If you've ever eaten at a restaurant in Tokyo while a Western pop song played overhead, the artist who recorded that song was getting paid nothing for it — at least not by Japan. The songwriter might have seen a royalty. The publisher almost certainly did. But the performer and the label? Zero.

That's the anomaly Japan just moved to fix. The country's parliament has passed a copyright reform that extends public performance royalties to recording artists and record companies — rights that most major music markets have recognised for decades.

What the old system actually said

Under the previous framework, only songwriters, composers, and music publishers were entitled to royalties when recorded music played in public venues in Japan. That covers a lot of ground: background music in retail stores, hotels, restaurants, bars, and any other commercial space where a playlist is running.

Performers — the people who actually recorded the song — and the record companies that funded and distributed those recordings were excluded from that payment structure entirely. It's a distinction that sounds technical until you do the maths on how much background music plays across Japan's commercial landscape every day.

Why Japan matters here

This isn't a minor market footnote. Japan is the second-largest recorded music market in the world. The commercial stakes attached to how royalties flow through that market are substantial for both Japanese artists and international labels with catalogues that get heavy rotation in Japanese venues.

The reform's international scope makes it more significant still. The new rules will apply when qualifying recordings play in public outside Japan as well — meaning the legislation isn't just tidying up domestic accounting.
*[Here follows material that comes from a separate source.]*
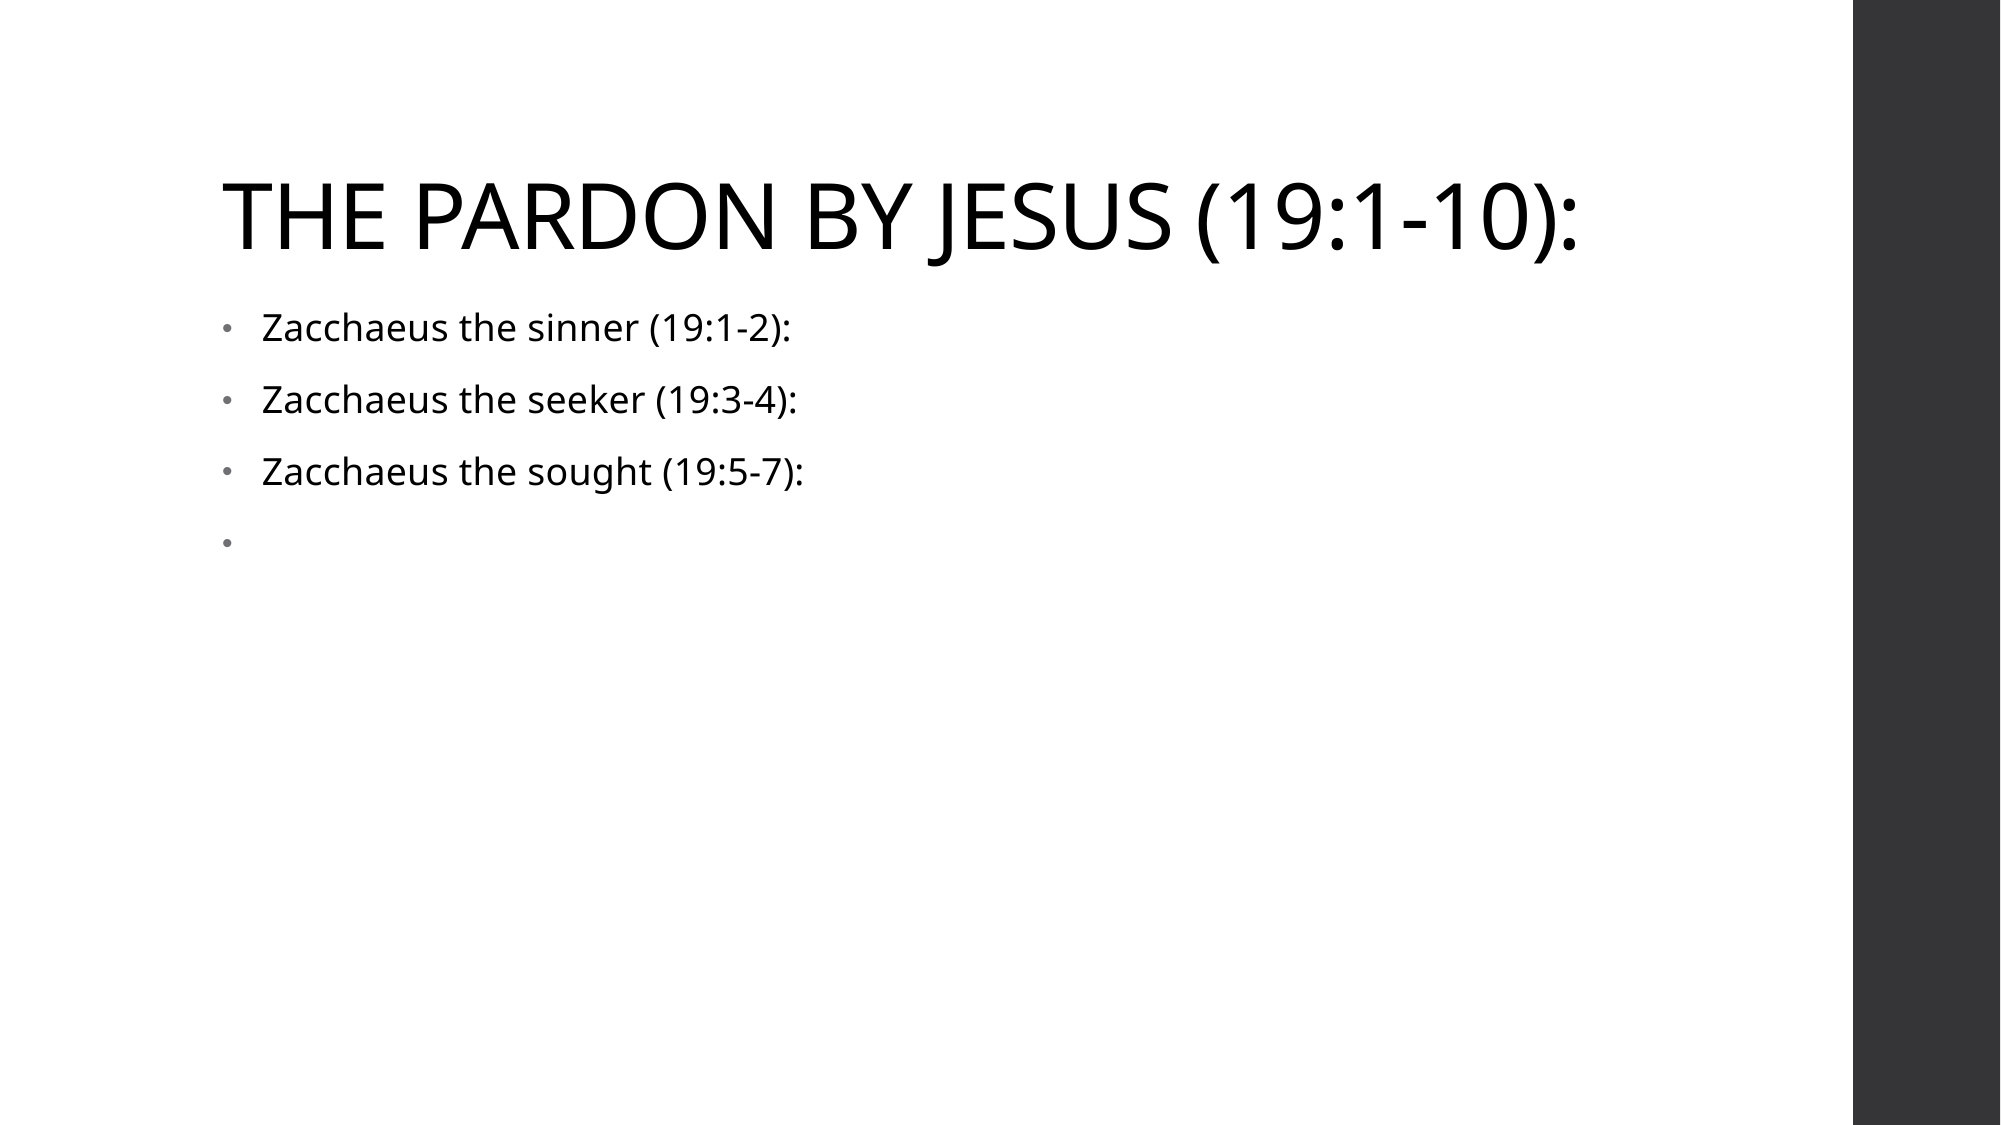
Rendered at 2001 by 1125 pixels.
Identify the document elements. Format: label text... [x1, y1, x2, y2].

list Zacchaeus the sinner (19:1-2): Zacchaeus the seeker (19:3-4): Zacchaeus the sought (19:5-7): [206, 299, 1617, 1014]
title THE PARDON BY JESUS (19:1-10): [206, 60, 1797, 278]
It's staking out a position in cross-border rights enforcement.

Alignment, finally

Most developed music markets already recognise neighbouring rights — the technical term for the royalties owed to performers and labels for public performance of recordings, as distinct from the underlying composition. The US is a notable holdout on terrestrial radio, but the principle is broadly accepted elsewhere.

Japan's reform brings it into closer alignment with that international standard. For rights holders who've been navigating a patchwork of collection agreements and reciprocal deals, having Japan formally on the same page removes a meaningful structural friction.

What comes next

The practical implementation — how royalties are collected, distributed, and tracked across venues — will take time to build out. Collection societies will need to establish or expand the infrastructure to handle a new category of rights holder. That's not a small operational lift.

But the legal foundation is now in place. For performers and labels with any exposure to the Japanese market, that's the part that matters.